PRESQUE ISLE, Maine — A panel of community development organizations and city leaders met on Monday, Oct. 24, with around 50 local business owners and Rotary Club members to discuss the business opportunities coming out of the pandemic.

Paul Towle, president and CEO of Aroostook Partnership, moderated the panel discussion held Monday, Oct. 24. Panelists were Aroostook Chamber of Commerce executive director LaNiece Sirois, Aroostook County Tourism developer Jacob Pelkey, Presque Isle Downtown Revitalization Committee chairperson Christy Daggett and Presque Isle Economic and Community Development director Galen Weibley.

The panel discussed economic growth, demographic trends, community engagement and attraction, industry changes and misconceptions and adaptations of COVID-19, according to Presque Isle Rotary Club president Chantal Pelletier. The panel was used to showcase the work key economic developers are doing in Presque Isle.

“Our hope is there’s so many good organizations and work being done by people right within the community that a lot of community members don’t even realize, and especially coming out of that COVID realm, a lot of work is going unnoticed,” Pelletier said.

Towle asked the panelists to explain their organizations’ roles in addressing the issues of shrinking population, poverty rates, housing, how inflation is affecting development, and promoting and organizing upcoming events to target markets in Bangor and out of state.

This year, construction and labor costs were up 50 percent, resulting in a 7 percent decline in permits, according to Weibley.
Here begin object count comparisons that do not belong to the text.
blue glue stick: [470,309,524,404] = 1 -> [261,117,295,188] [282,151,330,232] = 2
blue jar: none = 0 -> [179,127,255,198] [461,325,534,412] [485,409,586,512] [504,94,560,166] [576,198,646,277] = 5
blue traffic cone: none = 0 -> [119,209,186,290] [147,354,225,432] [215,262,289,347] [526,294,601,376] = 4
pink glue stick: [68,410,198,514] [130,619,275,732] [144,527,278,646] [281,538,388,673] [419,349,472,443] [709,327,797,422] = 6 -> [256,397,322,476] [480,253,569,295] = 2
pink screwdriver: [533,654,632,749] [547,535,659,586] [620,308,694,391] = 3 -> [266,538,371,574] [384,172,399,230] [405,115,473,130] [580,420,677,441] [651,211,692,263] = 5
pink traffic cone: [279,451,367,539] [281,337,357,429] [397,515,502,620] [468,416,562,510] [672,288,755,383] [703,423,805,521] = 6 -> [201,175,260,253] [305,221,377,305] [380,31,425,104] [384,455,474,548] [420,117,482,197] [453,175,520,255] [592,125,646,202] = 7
He highlighted recent winterization loans meant to decrease the cost of heating, while Pelkey said that the cost of driving to Aroostook has increased,  3 percent of the visitors are flying into Presque Isle International Airport.
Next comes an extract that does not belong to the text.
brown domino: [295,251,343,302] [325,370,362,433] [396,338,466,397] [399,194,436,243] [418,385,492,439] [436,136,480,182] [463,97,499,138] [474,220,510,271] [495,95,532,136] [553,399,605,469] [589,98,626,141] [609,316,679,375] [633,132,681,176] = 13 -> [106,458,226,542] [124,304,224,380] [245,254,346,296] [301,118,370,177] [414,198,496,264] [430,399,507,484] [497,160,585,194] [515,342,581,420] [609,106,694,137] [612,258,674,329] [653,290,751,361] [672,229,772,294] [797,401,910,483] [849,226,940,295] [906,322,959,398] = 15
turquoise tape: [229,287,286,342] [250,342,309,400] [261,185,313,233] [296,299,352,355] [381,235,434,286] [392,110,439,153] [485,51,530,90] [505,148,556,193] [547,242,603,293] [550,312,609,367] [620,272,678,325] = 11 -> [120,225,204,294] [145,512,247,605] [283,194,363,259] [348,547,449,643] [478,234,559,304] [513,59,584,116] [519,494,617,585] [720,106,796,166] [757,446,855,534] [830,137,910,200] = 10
“Economic development is on everybody’s mind and coming out of COVID how are we going to navigate that and what is our best practice we can implement,” Sirois said.

As part of adapting to the pandemic, the organizations that increased their web and social media presences were the Chamber of Commerce and Aroostook Tourism, which switched from print marketing to online in addition to paid promotion on Facebook. The Downtown Committee focused on the outdoor concert series and events to create a more vibrant downtown and is involved with Presque Isle’s Economic and Community Development work.
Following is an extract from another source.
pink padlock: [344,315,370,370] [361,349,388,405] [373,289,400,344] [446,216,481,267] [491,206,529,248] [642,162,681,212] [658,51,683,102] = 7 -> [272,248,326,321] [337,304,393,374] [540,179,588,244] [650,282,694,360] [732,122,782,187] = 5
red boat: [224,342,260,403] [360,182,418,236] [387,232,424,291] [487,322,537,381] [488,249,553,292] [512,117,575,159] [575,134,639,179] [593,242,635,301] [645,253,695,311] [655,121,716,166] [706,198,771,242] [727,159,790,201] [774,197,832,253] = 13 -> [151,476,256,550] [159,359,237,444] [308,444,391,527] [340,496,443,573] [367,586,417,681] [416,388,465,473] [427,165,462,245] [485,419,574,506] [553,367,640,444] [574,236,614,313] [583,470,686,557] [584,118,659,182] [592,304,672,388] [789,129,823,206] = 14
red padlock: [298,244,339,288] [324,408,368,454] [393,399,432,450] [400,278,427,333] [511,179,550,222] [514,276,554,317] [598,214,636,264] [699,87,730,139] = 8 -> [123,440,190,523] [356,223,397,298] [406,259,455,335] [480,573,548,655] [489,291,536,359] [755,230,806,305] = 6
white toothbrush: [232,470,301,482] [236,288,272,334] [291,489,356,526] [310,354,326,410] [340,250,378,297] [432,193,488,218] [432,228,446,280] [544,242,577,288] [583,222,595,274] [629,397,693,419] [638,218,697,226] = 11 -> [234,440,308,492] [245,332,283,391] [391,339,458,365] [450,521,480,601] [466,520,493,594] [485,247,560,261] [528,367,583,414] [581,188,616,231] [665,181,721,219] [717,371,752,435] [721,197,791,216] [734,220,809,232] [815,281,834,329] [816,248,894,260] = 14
There has been an increase in visitation to Aroostook County from southern Maine since the pandemic restrictions have been lifted, according to Pelkey. LaNiece said that with the Canadian border open again there are more opportunities to share regional maps through Aroostook Tourism.

“The city has made it a top priority to promote a four seasons approach to publicizing activities in Presque Isle. We really want to captivate and show folks you can live, work and play here,” Weibley said.

Weibley talked about community development block grants that are federal funds coming to Maine with the city acting as the intermediary to help spur business opportunities for low- or moderate-level income people. He also highlighted entrepreneurship by mentioning Ignite Presque Isle and New Ventures Maine, which both help startup businesses in the city.

Around 50 local business representatives and Presque Isle Rotary Club members attended an economic development panel discussion on Oct. 24 at Northern Maine Community College. (Paul Bagnall | The Star-Herald)

The 65 and older population has overtaken the younger population and bringing in more families and offering better educational opportunities through Northern Maine Community College could help counteract it, Weibley said. 

Weibley asked the businesses how many are still looking for workers and half the room raised their hands.

Some misconceptions addressed at the panel is that Presque Isle has three economic developers with Weibley, Scott Wardwell and Tom Powers. Daggett addressed the perceived lack of diversity by highlighting the French-speaking population and the Aroostook Band of Micmacs, while Pelkey said that in 2021 there were 286,000 visitors to Aroostook who spent $141 million.

Toward the end of the panel was a small discussion led by Weibley about concerns for how the medical cannabis industry is unregulated, including little testing for mold or diseases, while Daggett highlighted how it was too easy to get a medical card.

“I would definitely say [Presque Isle] has rebounded from the pandemic era very well,” said Thompson Financial Group branch strategist Jamie Guerrette. “Definitely attracting tourists and getting new people to see what’s here has been very successful.”

In April 2023, the Presque Isle Rotary will celebrate its 100-year anniversary and use events, like the panel discussion, to engage the community leading up to it.